==== Records shown ====

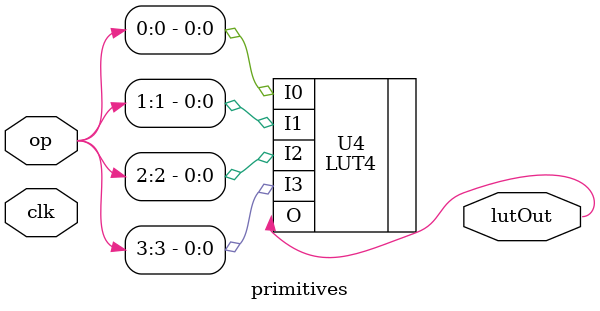
<source format=v>
`timescale 1ns / 1ps


module primitives(
    input wire clk,
    input wire [3:0] op,
    output wire lutOut
    );
    
    
    LUT4 U4 (.O(lutOut), .I0(op[0]), .I1(op[1]), .I2(op[2]), .I3(op[3]));
    defparam U4.INIT = 16'hFACC;
    
endmodule

</source>
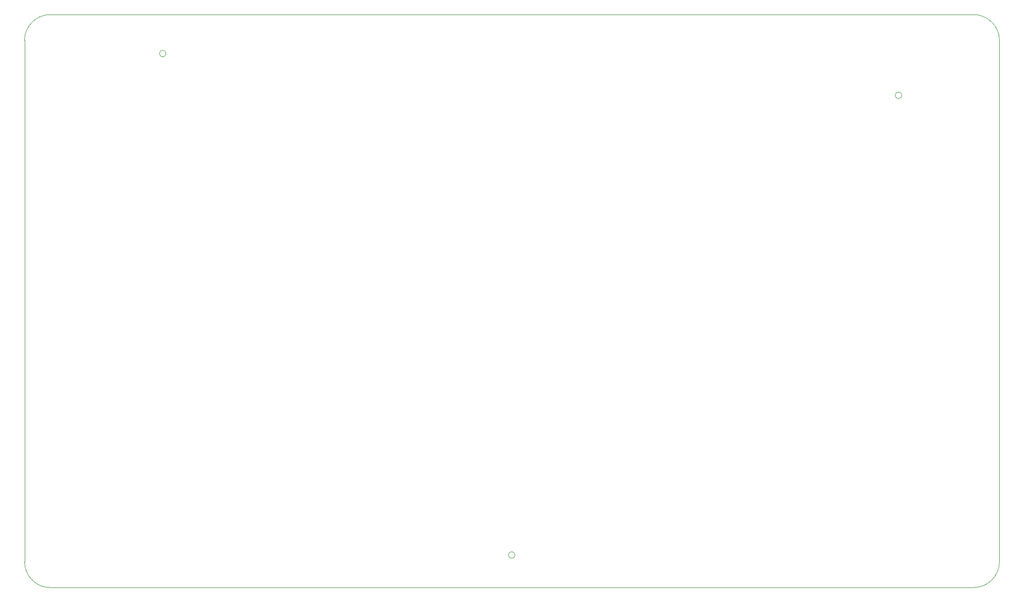
<source format=gbr>
%TF.GenerationSoftware,KiCad,Pcbnew,(5.1.8-0-10_14)*%
%TF.CreationDate,2021-03-03T20:06:49+01:00*%
%TF.ProjectId,KLST_CORE,4b4c5354-5f43-44f5-9245-2e6b69636164,v0.1*%
%TF.SameCoordinates,Original*%
%TF.FileFunction,Profile,NP*%
%FSLAX46Y46*%
G04 Gerber Fmt 4.6, Leading zero omitted, Abs format (unit mm)*
G04 Created by KiCad (PCBNEW (5.1.8-0-10_14)) date 2021-03-03 20:06:49*
%MOMM*%
%LPD*%
G01*
G04 APERTURE LIST*
%TA.AperFunction,Profile*%
%ADD10C,0.050000*%
%TD*%
G04 APERTURE END LIST*
D10*
X129526000Y-147324000D02*
G75*
G03*
X129526000Y-147324000I-576000J0D01*
G01*
X196976000Y-67100000D02*
G75*
G03*
X196976000Y-67100000I-576000J0D01*
G01*
X68676000Y-59800000D02*
G75*
G03*
X68676000Y-59800000I-576000J0D01*
G01*
X44000000Y-57500000D02*
G75*
G02*
X48500000Y-53000000I4500000J0D01*
G01*
X48500000Y-153000000D02*
G75*
G02*
X44000000Y-148500000I0J4500000D01*
G01*
X214000000Y-148500000D02*
G75*
G02*
X209500000Y-153000000I-4500000J0D01*
G01*
X209500000Y-53000000D02*
G75*
G02*
X214000000Y-57500000I0J-4500000D01*
G01*
X44000000Y-57500000D02*
X44000000Y-148500000D01*
X48500000Y-53000000D02*
X209500000Y-53000000D01*
X209500000Y-153000000D02*
X48500000Y-153000000D01*
X214000000Y-57500000D02*
X214000000Y-148500000D01*
M02*

</source>
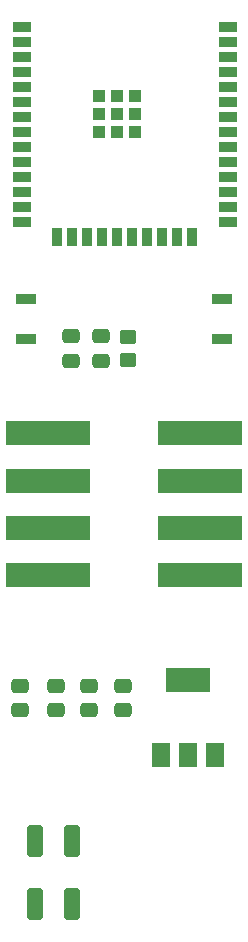
<source format=gtp>
%TF.GenerationSoftware,KiCad,Pcbnew,(6.0.2)*%
%TF.CreationDate,2022-02-19T19:11:57+01:00*%
%TF.ProjectId,hexalight,68657861-6c69-4676-9874-2e6b69636164,rev?*%
%TF.SameCoordinates,Original*%
%TF.FileFunction,Paste,Top*%
%TF.FilePolarity,Positive*%
%FSLAX46Y46*%
G04 Gerber Fmt 4.6, Leading zero omitted, Abs format (unit mm)*
G04 Created by KiCad (PCBNEW (6.0.2)) date 2022-02-19 19:11:57*
%MOMM*%
%LPD*%
G01*
G04 APERTURE LIST*
G04 Aperture macros list*
%AMRoundRect*
0 Rectangle with rounded corners*
0 $1 Rounding radius*
0 $2 $3 $4 $5 $6 $7 $8 $9 X,Y pos of 4 corners*
0 Add a 4 corners polygon primitive as box body*
4,1,4,$2,$3,$4,$5,$6,$7,$8,$9,$2,$3,0*
0 Add four circle primitives for the rounded corners*
1,1,$1+$1,$2,$3*
1,1,$1+$1,$4,$5*
1,1,$1+$1,$6,$7*
1,1,$1+$1,$8,$9*
0 Add four rect primitives between the rounded corners*
20,1,$1+$1,$2,$3,$4,$5,0*
20,1,$1+$1,$4,$5,$6,$7,0*
20,1,$1+$1,$6,$7,$8,$9,0*
20,1,$1+$1,$8,$9,$2,$3,0*%
G04 Aperture macros list end*
%ADD10RoundRect,0.250000X0.450000X-0.350000X0.450000X0.350000X-0.450000X0.350000X-0.450000X-0.350000X0*%
%ADD11R,1.700000X0.900000*%
%ADD12R,1.500000X2.000000*%
%ADD13R,3.800000X2.000000*%
%ADD14R,1.500000X0.900000*%
%ADD15R,0.900000X1.500000*%
%ADD16R,1.050000X1.050000*%
%ADD17RoundRect,0.250000X0.412500X1.100000X-0.412500X1.100000X-0.412500X-1.100000X0.412500X-1.100000X0*%
%ADD18RoundRect,0.250000X-0.475000X0.337500X-0.475000X-0.337500X0.475000X-0.337500X0.475000X0.337500X0*%
%ADD19R,7.100000X2.000000*%
%ADD20RoundRect,0.250000X0.475000X-0.337500X0.475000X0.337500X-0.475000X0.337500X-0.475000X-0.337500X0*%
G04 APERTURE END LIST*
D10*
X148590000Y-73898000D03*
X148590000Y-71898000D03*
D11*
X139954000Y-72058000D03*
X139954000Y-68658000D03*
D12*
X151370000Y-107290000D03*
D13*
X153670000Y-100990000D03*
D12*
X153670000Y-107290000D03*
X155970000Y-107290000D03*
D14*
X139586000Y-45695000D03*
X139586000Y-46965000D03*
X139586000Y-48235000D03*
X139586000Y-49505000D03*
X139586000Y-50775000D03*
X139586000Y-52045000D03*
X139586000Y-53315000D03*
X139586000Y-54585000D03*
X139586000Y-55855000D03*
X139586000Y-57125000D03*
X139586000Y-58395000D03*
X139586000Y-59665000D03*
X139586000Y-60935000D03*
X139586000Y-62205000D03*
D15*
X142616000Y-63455000D03*
X143886000Y-63455000D03*
X145156000Y-63455000D03*
X146426000Y-63455000D03*
X147696000Y-63455000D03*
X148966000Y-63455000D03*
X150236000Y-63455000D03*
X151506000Y-63455000D03*
X152776000Y-63455000D03*
X154046000Y-63455000D03*
D14*
X157086000Y-62205000D03*
X157086000Y-60935000D03*
X157086000Y-59665000D03*
X157086000Y-58395000D03*
X157086000Y-57125000D03*
X157086000Y-55855000D03*
X157086000Y-54585000D03*
X157086000Y-53315000D03*
X157086000Y-52045000D03*
X157086000Y-50775000D03*
X157086000Y-49505000D03*
X157086000Y-48235000D03*
X157086000Y-46965000D03*
X157086000Y-45695000D03*
D16*
X149181000Y-53035000D03*
X149181000Y-51510000D03*
X146131000Y-53035000D03*
X146131000Y-51510000D03*
X147656000Y-51510000D03*
X149181000Y-54560000D03*
X146131000Y-54560000D03*
X147656000Y-54560000D03*
X147656000Y-53035000D03*
D11*
X156591000Y-72058000D03*
X156591000Y-68658000D03*
D17*
X143851500Y-114554000D03*
X140726500Y-114554000D03*
D18*
X142494000Y-101451500D03*
X142494000Y-103526500D03*
D19*
X154686000Y-80074000D03*
X154686000Y-84074000D03*
X154686000Y-88074000D03*
X154686000Y-92074000D03*
X141813000Y-92070000D03*
X141813000Y-88070000D03*
X141813000Y-84070000D03*
X141813000Y-80070000D03*
D20*
X146304000Y-73935500D03*
X146304000Y-71860500D03*
X143764000Y-73935500D03*
X143764000Y-71860500D03*
X139470000Y-103526500D03*
X139470000Y-101451500D03*
D17*
X143851500Y-119888000D03*
X140726500Y-119888000D03*
D18*
X148209000Y-101451500D03*
X148209000Y-103526500D03*
D20*
X145288000Y-103524500D03*
X145288000Y-101449500D03*
M02*

</source>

====

| What you have to do |
An exact copy of every record above is needed, with all pictures left out.

| Result |
<source format=v>
`timescale 1ns / 1ps


module primitives(
    input wire clk,
    input wire [3:0] op,
    output wire lutOut
    );
    
    
    LUT4 U4 (.O(lutOut), .I0(op[0]), .I1(op[1]), .I2(op[2]), .I3(op[3]));
    defparam U4.INIT = 16'hFACC;
    
endmodule

</source>
<source format=gbr>
%TF.GenerationSoftware,KiCad,Pcbnew,(5.1.8-0-10_14)*%
%TF.CreationDate,2021-03-03T20:06:49+01:00*%
%TF.ProjectId,KLST_CORE,4b4c5354-5f43-44f5-9245-2e6b69636164,v0.1*%
%TF.SameCoordinates,Original*%
%TF.FileFunction,Profile,NP*%
%FSLAX46Y46*%
G04 Gerber Fmt 4.6, Leading zero omitted, Abs format (unit mm)*
G04 Created by KiCad (PCBNEW (5.1.8-0-10_14)) date 2021-03-03 20:06:49*
%MOMM*%
%LPD*%
G01*
G04 APERTURE LIST*
%TA.AperFunction,Profile*%
%ADD10C,0.050000*%
%TD*%
G04 APERTURE END LIST*
D10*
X129526000Y-147324000D02*
G75*
G03*
X129526000Y-147324000I-576000J0D01*
G01*
X196976000Y-67100000D02*
G75*
G03*
X196976000Y-67100000I-576000J0D01*
G01*
X68676000Y-59800000D02*
G75*
G03*
X68676000Y-59800000I-576000J0D01*
G01*
X44000000Y-57500000D02*
G75*
G02*
X48500000Y-53000000I4500000J0D01*
G01*
X48500000Y-153000000D02*
G75*
G02*
X44000000Y-148500000I0J4500000D01*
G01*
X214000000Y-148500000D02*
G75*
G02*
X209500000Y-153000000I-4500000J0D01*
G01*
X209500000Y-53000000D02*
G75*
G02*
X214000000Y-57500000I0J-4500000D01*
G01*
X44000000Y-57500000D02*
X44000000Y-148500000D01*
X48500000Y-53000000D02*
X209500000Y-53000000D01*
X209500000Y-153000000D02*
X48500000Y-153000000D01*
X214000000Y-57500000D02*
X214000000Y-148500000D01*
M02*

</source>
<source format=gtp>
%TF.GenerationSoftware,KiCad,Pcbnew,(6.0.2)*%
%TF.CreationDate,2022-02-19T19:11:57+01:00*%
%TF.ProjectId,hexalight,68657861-6c69-4676-9874-2e6b69636164,rev?*%
%TF.SameCoordinates,Original*%
%TF.FileFunction,Paste,Top*%
%TF.FilePolarity,Positive*%
%FSLAX46Y46*%
G04 Gerber Fmt 4.6, Leading zero omitted, Abs format (unit mm)*
G04 Created by KiCad (PCBNEW (6.0.2)) date 2022-02-19 19:11:57*
%MOMM*%
%LPD*%
G01*
G04 APERTURE LIST*
G04 Aperture macros list*
%AMRoundRect*
0 Rectangle with rounded corners*
0 $1 Rounding radius*
0 $2 $3 $4 $5 $6 $7 $8 $9 X,Y pos of 4 corners*
0 Add a 4 corners polygon primitive as box body*
4,1,4,$2,$3,$4,$5,$6,$7,$8,$9,$2,$3,0*
0 Add four circle primitives for the rounded corners*
1,1,$1+$1,$2,$3*
1,1,$1+$1,$4,$5*
1,1,$1+$1,$6,$7*
1,1,$1+$1,$8,$9*
0 Add four rect primitives between the rounded corners*
20,1,$1+$1,$2,$3,$4,$5,0*
20,1,$1+$1,$4,$5,$6,$7,0*
20,1,$1+$1,$6,$7,$8,$9,0*
20,1,$1+$1,$8,$9,$2,$3,0*%
G04 Aperture macros list end*
%ADD10RoundRect,0.250000X0.450000X-0.350000X0.450000X0.350000X-0.450000X0.350000X-0.450000X-0.350000X0*%
%ADD11R,1.700000X0.900000*%
%ADD12R,1.500000X2.000000*%
%ADD13R,3.800000X2.000000*%
%ADD14R,1.500000X0.900000*%
%ADD15R,0.900000X1.500000*%
%ADD16R,1.050000X1.050000*%
%ADD17RoundRect,0.250000X0.412500X1.100000X-0.412500X1.100000X-0.412500X-1.100000X0.412500X-1.100000X0*%
%ADD18RoundRect,0.250000X-0.475000X0.337500X-0.475000X-0.337500X0.475000X-0.337500X0.475000X0.337500X0*%
%ADD19R,7.100000X2.000000*%
%ADD20RoundRect,0.250000X0.475000X-0.337500X0.475000X0.337500X-0.475000X0.337500X-0.475000X-0.337500X0*%
G04 APERTURE END LIST*
D10*
X148590000Y-73898000D03*
X148590000Y-71898000D03*
D11*
X139954000Y-72058000D03*
X139954000Y-68658000D03*
D12*
X151370000Y-107290000D03*
D13*
X153670000Y-100990000D03*
D12*
X153670000Y-107290000D03*
X155970000Y-107290000D03*
D14*
X139586000Y-45695000D03*
X139586000Y-46965000D03*
X139586000Y-48235000D03*
X139586000Y-49505000D03*
X139586000Y-50775000D03*
X139586000Y-52045000D03*
X139586000Y-53315000D03*
X139586000Y-54585000D03*
X139586000Y-55855000D03*
X139586000Y-57125000D03*
X139586000Y-58395000D03*
X139586000Y-59665000D03*
X139586000Y-60935000D03*
X139586000Y-62205000D03*
D15*
X142616000Y-63455000D03*
X143886000Y-63455000D03*
X145156000Y-63455000D03*
X146426000Y-63455000D03*
X147696000Y-63455000D03*
X148966000Y-63455000D03*
X150236000Y-63455000D03*
X151506000Y-63455000D03*
X152776000Y-63455000D03*
X154046000Y-63455000D03*
D14*
X157086000Y-62205000D03*
X157086000Y-60935000D03*
X157086000Y-59665000D03*
X157086000Y-58395000D03*
X157086000Y-57125000D03*
X157086000Y-55855000D03*
X157086000Y-54585000D03*
X157086000Y-53315000D03*
X157086000Y-52045000D03*
X157086000Y-50775000D03*
X157086000Y-49505000D03*
X157086000Y-48235000D03*
X157086000Y-46965000D03*
X157086000Y-45695000D03*
D16*
X149181000Y-53035000D03*
X149181000Y-51510000D03*
X146131000Y-53035000D03*
X146131000Y-51510000D03*
X147656000Y-51510000D03*
X149181000Y-54560000D03*
X146131000Y-54560000D03*
X147656000Y-54560000D03*
X147656000Y-53035000D03*
D11*
X156591000Y-72058000D03*
X156591000Y-68658000D03*
D17*
X143851500Y-114554000D03*
X140726500Y-114554000D03*
D18*
X142494000Y-101451500D03*
X142494000Y-103526500D03*
D19*
X154686000Y-80074000D03*
X154686000Y-84074000D03*
X154686000Y-88074000D03*
X154686000Y-92074000D03*
X141813000Y-92070000D03*
X141813000Y-88070000D03*
X141813000Y-84070000D03*
X141813000Y-80070000D03*
D20*
X146304000Y-73935500D03*
X146304000Y-71860500D03*
X143764000Y-73935500D03*
X143764000Y-71860500D03*
X139470000Y-103526500D03*
X139470000Y-101451500D03*
D17*
X143851500Y-119888000D03*
X140726500Y-119888000D03*
D18*
X148209000Y-101451500D03*
X148209000Y-103526500D03*
D20*
X145288000Y-103524500D03*
X145288000Y-101449500D03*
M02*

</source>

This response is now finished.